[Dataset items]
══════

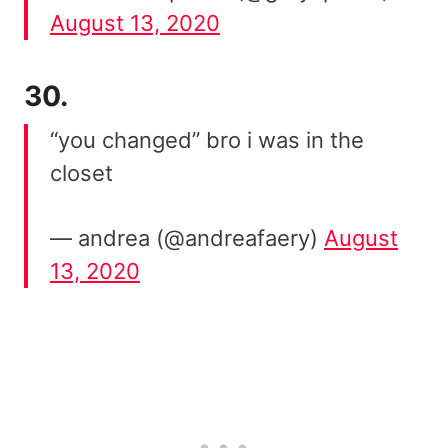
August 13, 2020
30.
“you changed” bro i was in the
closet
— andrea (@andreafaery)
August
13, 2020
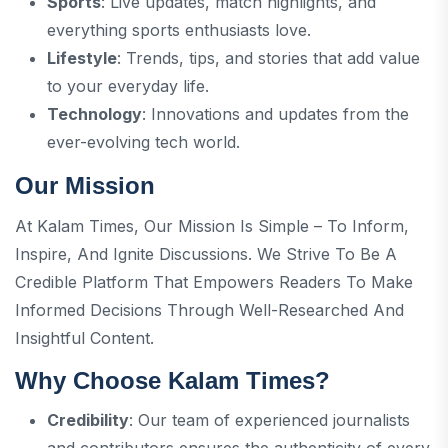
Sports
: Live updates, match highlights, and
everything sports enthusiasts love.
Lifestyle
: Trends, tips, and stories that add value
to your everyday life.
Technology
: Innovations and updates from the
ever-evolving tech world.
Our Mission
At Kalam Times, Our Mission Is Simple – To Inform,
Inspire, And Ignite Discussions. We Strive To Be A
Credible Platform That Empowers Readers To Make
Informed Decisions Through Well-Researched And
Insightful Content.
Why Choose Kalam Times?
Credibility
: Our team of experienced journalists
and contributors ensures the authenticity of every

══════

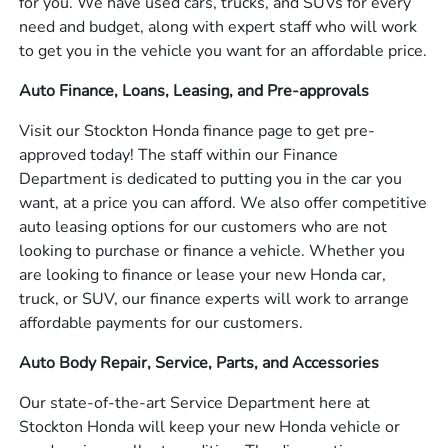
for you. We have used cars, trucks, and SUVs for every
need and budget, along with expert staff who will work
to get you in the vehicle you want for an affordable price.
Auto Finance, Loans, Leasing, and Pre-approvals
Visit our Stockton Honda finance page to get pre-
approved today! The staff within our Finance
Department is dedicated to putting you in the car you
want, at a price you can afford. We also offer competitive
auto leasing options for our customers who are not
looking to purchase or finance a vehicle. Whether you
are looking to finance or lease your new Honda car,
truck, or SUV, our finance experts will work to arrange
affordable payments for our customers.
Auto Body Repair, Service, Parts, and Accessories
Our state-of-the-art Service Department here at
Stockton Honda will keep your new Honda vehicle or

══════

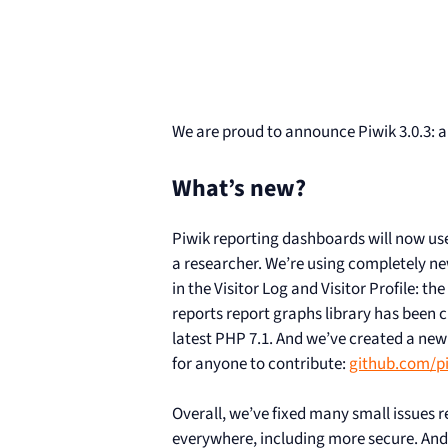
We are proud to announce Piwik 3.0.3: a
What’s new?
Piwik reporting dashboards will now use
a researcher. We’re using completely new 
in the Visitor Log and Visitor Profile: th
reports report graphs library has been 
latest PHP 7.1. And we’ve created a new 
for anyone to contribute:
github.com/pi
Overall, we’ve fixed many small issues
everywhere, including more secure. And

══════

• About this exercise
Please copy the lines above verbatim, everything from the line containing "We are proud to announce Piwik 3.0.3: a" down to the line containing "everywhere, including more secure. And", both ends included.

• Exercise result
We are proud to announce Piwik 3.0.3: a
What’s new?
Piwik reporting dashboards will now use
a researcher. We’re using completely new 
in the Visitor Log and Visitor Profile: th
reports report graphs library has been 
latest PHP 7.1. And we’ve created a new 
for anyone to contribute:
github.com/pi
Overall, we’ve fixed many small issues
everywhere, including more secure. And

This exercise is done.